Keenam Legislator dan seorang lagi mantan Legislator tersebut, kata Imawati, berstatus saksi dan akan didengarkan keterangannya sekaitan pengetahuannya dengan perkara dugaan korupsi fee 30 persen yang sedang berlangsung di persidangan.

"Surat panggilannya sudah kami berikan ke masing-masing. Keenam Legislator dan seorang mantan Legislator itu bersedia hadir dalam sidang pemeriksaan saksi-saksi besok," terang Imawati.

Sidang perkara dugaan korupsi fee 30 persen yang mendudukkan mantan Camat Rappocini, Hamri Haiya sebagai terdakwa itu, tampak bertindak selaku Ketua Majelis Hakim, Daniel Pratu.

Dalam dakwaan yang dibacakan oleh JPU sebelumnya, Hamri Haiya didakwa bersalah telah melanggar pasal 2 ayat (1) dan pasal 3 ayat (1), jo. Pasal 18 ayat (1) huruf b Undang-Undang R.I. Nomor 31 Tahun 1999 tentang Pemberantasan Tindak Pidana Korupsi sebagaimana telah diubah dan ditambah dengan Undang-Undang R.I. Nomor 20 Tahun 2001 tentang perubahan atas Undang-Undang R.I. Nomor 31 Tahun 1999 tentang Pemberantasan Tindak Pidana Korupsi juncto Pasal 55 ayat (1) Ke-1 KUHP.

 

Simak juga video pilihan berikut:

2 dari 2 halaman

Aktor di Balik Kasus Fee 30 Persen

Saat menjabat sebagai Camat Rappocini, Hamri Haiya diduga telah  turut serta melakukan perbuatan dengan Erwin Syarifuddin Haiya dan Helmy Budiman, selaku Kepala Bidang Anggaran BPKAD Kota Makassar terhitung sejak bulan Juli 2016 hingga Desember 2017 atau setidak-tidaknya pada suatu waktu dalam tahun 2016 sampai dengan tahun 2017 bertempat di kantor BPKAD Kota Makassar.

Erwin Syarifuddin Haiya sendiri diketahui merupakan saudara kandung Hamri Haiya.
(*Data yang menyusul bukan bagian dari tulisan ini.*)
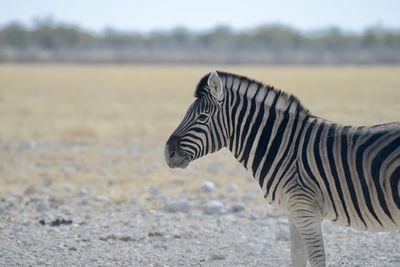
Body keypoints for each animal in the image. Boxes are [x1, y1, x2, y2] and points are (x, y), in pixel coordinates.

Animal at [163, 71, 400, 267]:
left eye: (202, 117)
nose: (167, 153)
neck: (283, 146)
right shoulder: (295, 211)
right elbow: (297, 258)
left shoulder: (305, 209)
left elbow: (317, 259)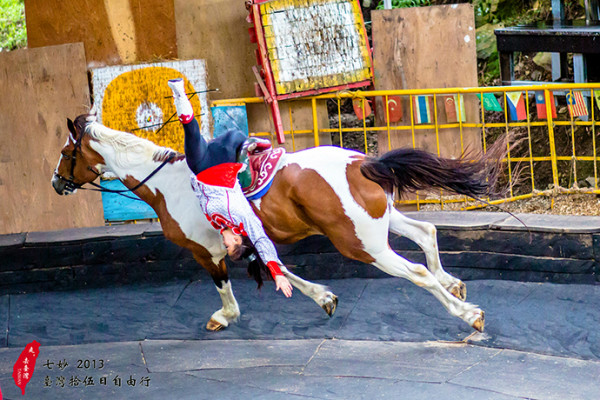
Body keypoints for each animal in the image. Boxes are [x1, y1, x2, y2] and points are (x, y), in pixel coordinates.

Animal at [52, 111, 510, 332]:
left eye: (66, 152)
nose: (57, 182)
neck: (166, 183)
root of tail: (360, 162)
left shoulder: (207, 251)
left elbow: (224, 286)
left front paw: (226, 316)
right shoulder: (250, 238)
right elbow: (281, 269)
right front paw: (324, 297)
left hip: (362, 244)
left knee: (417, 273)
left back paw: (467, 313)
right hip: (381, 225)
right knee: (426, 234)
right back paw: (454, 284)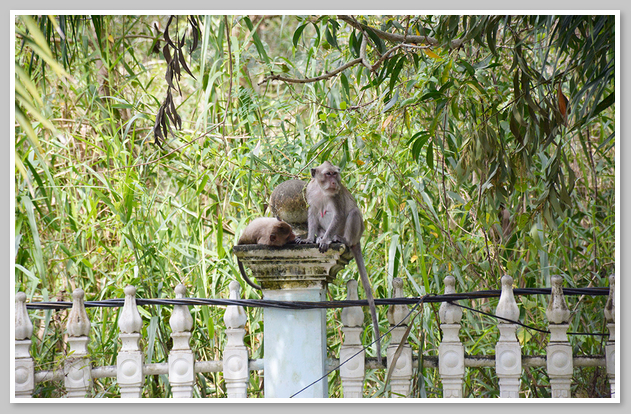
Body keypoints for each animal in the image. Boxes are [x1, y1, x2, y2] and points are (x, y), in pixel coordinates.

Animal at [304, 161, 382, 362]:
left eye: (335, 174)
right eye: (328, 174)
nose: (334, 182)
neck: (322, 190)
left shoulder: (336, 195)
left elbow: (339, 214)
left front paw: (325, 240)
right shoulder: (310, 192)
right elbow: (312, 212)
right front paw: (309, 238)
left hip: (356, 231)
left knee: (352, 212)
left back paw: (338, 239)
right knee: (321, 213)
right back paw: (320, 236)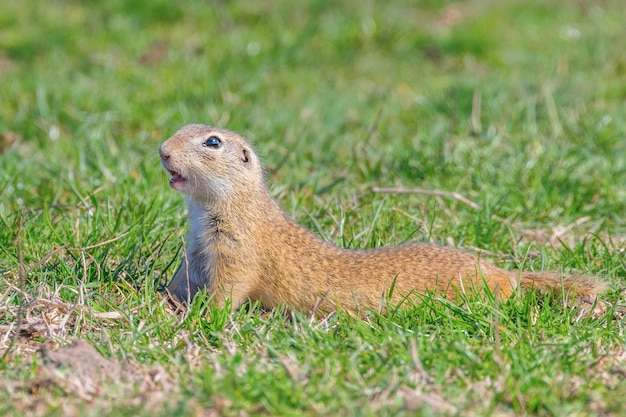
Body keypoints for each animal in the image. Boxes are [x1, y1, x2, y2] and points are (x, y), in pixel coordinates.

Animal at [160, 125, 604, 314]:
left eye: (212, 142)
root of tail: (501, 272)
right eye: (180, 128)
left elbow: (231, 287)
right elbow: (184, 277)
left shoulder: (237, 247)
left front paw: (204, 317)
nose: (162, 150)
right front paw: (164, 297)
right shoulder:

Dimana Erwin yang lebih awal divonis bersalah oleh Pengadilan Tipikor Negeri Makassar itu, diketahui pada saat itu bertindak selaku Kepala Badan Pengelola Keuangan dan Aset Daerah (BPKAD) Kota Makassar.

Dalam dakwaan JPU, perbuatan Hamri Haiya dinilai merupakan tindak pidana dengan tujuan menguntungkan diri sendiri atau orang lain atau suatu korporasi, menyalahgunakan kewenangan, kesempatan, atau sarana yang ada padanya karena jabatan atau kedudukannya.

”Bahwa perbuatan tersebut diatas telah menguntungkan terdakwa Hamri Haiya sebesar Rp2.378.754.753,70 hingga mengakibatkan kerugian keuangan negara pada Kecamatan Rappocini sebesar Rp1.928.754.753,70 yang merupakan bagian dari total kerugian keuangan negara yakni sejumlah Rp26.993.804.083,79 sebagaimana berdasarkan Laporan Hasil Pemeriksan Investigatif BPK RI Nomor:104/LHP/XXI/12/2018 tanggal 31 Desember 2018, dalam rangka penghitungan kerugian negara atas kegiatan sosialisasi, warkshop, penyuluhan, pembinaan, pelatihan, bimbingan teknis pada Badan Pengelola Keuangan dan Aset Daerah (BPKAD) dan 15 Organisasi Perangkat Daerah (OPD) Kecamatan di Wilayah Kota Makassar T.A. 2017.

”Atas perbuatannya, JPU mendakwa Hamri Haiya dengan ancaman pidana penjara maksimal 20 tahun,” Imawati menandaskan.